My heart sank. "And they still haven't come? Not even one after work or something like that?"

Barry shook his head. "I suppose that you're not their favorite person."

I have to admit—that one stung the ego. It was also a fair assessment. I didn't quite care for many of the people I worked with either. The competitive nature of the job meant that you didn't really have too many friends, and it was so cutthroat that people were constantly coming and going. Any friends you made typically didn't last too long, and many of the people there just weren't friendship material.

"I thought at least one person would've showed up," I muttered under my breath.

"They might have," said Barry with a knowing look. "Perhaps if you'd been a little more wiser in your choice of career, you might have had more friends.

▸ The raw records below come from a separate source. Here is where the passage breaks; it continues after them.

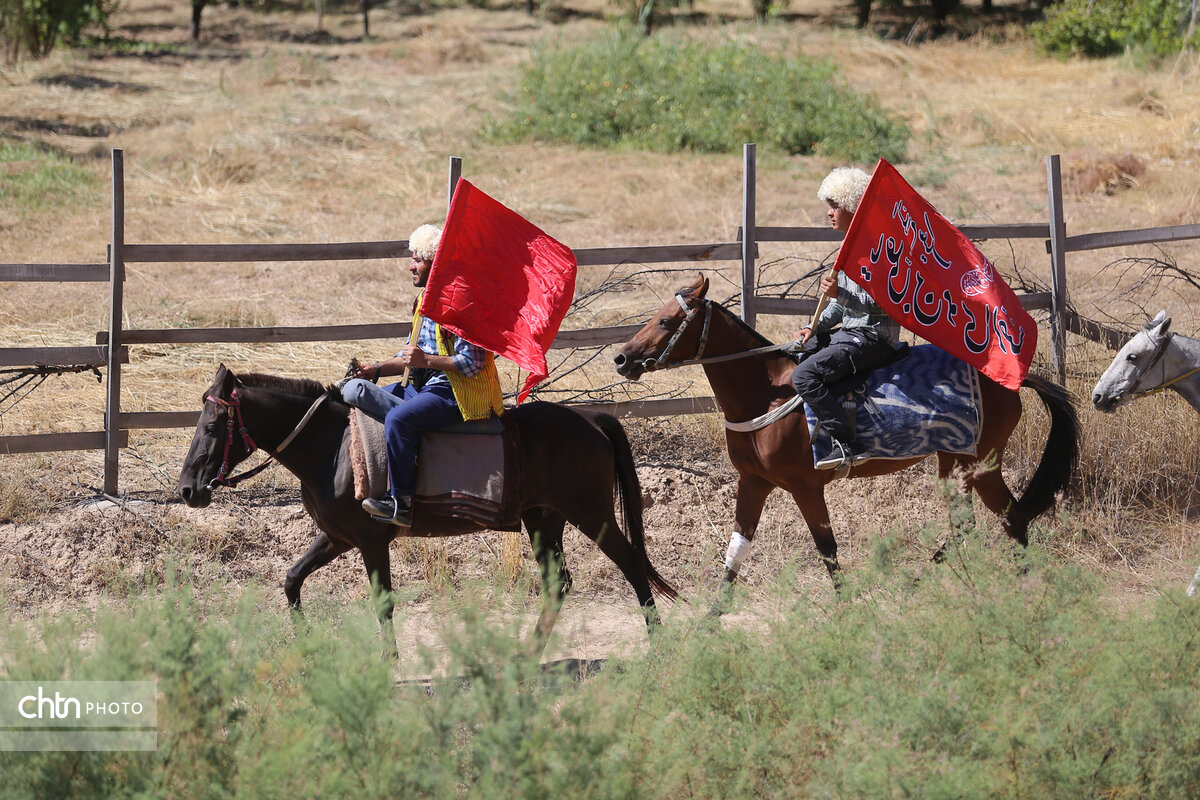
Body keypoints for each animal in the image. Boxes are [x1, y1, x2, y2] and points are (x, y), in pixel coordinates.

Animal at [175, 367, 676, 652]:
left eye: (214, 425)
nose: (188, 490)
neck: (334, 449)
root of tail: (592, 419)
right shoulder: (337, 537)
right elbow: (292, 579)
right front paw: (306, 644)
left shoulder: (371, 540)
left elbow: (383, 604)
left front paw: (390, 665)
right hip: (543, 520)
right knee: (559, 584)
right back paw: (529, 654)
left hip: (592, 514)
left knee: (632, 565)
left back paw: (658, 647)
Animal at [614, 272, 1084, 604]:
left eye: (665, 321)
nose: (621, 358)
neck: (767, 392)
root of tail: (1012, 382)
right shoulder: (754, 483)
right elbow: (735, 553)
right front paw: (709, 621)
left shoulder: (806, 487)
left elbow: (827, 549)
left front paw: (847, 612)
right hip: (953, 462)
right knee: (967, 524)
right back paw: (929, 579)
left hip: (981, 464)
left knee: (1012, 518)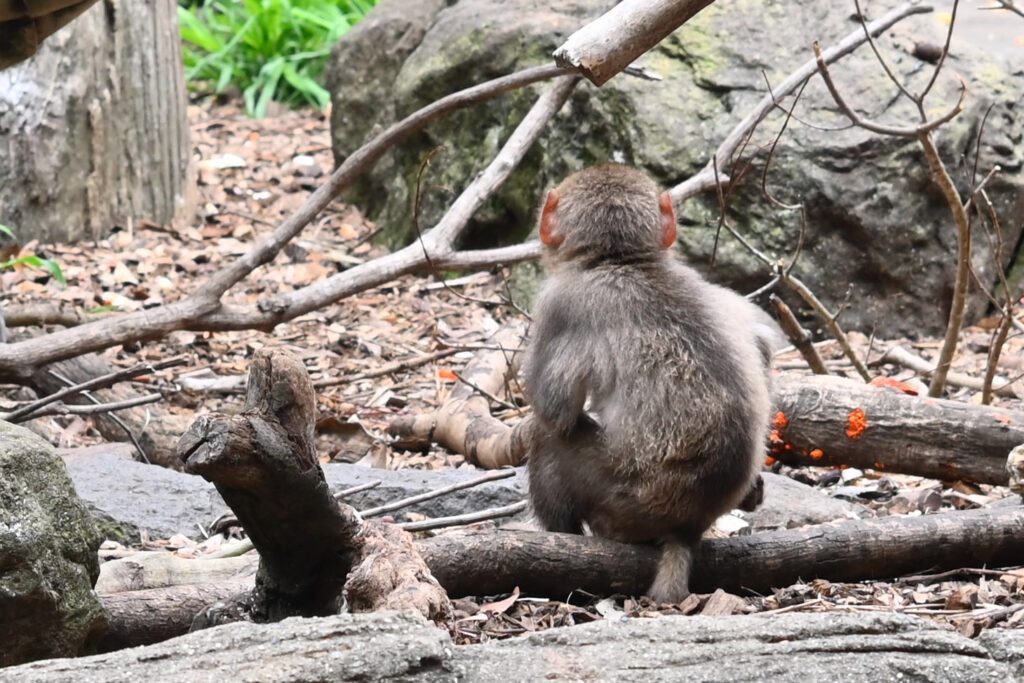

Perhaps if you didn't cheap out on your schooling, you might not have been so petty with those you considered beneath you. Maybe they would've liked you then."

I looked at him with confusion. "I'm afraid I'm not following you."

Barry rolled his eyes. "Must I spell everything out for you, Derek?" He then rose from his chair and waved his arm. Suddenly, we were looking at the auto dealership from the second floor, where all the executive offices were. On the main floor, I could see all the display models and customers being led around by my colleagues.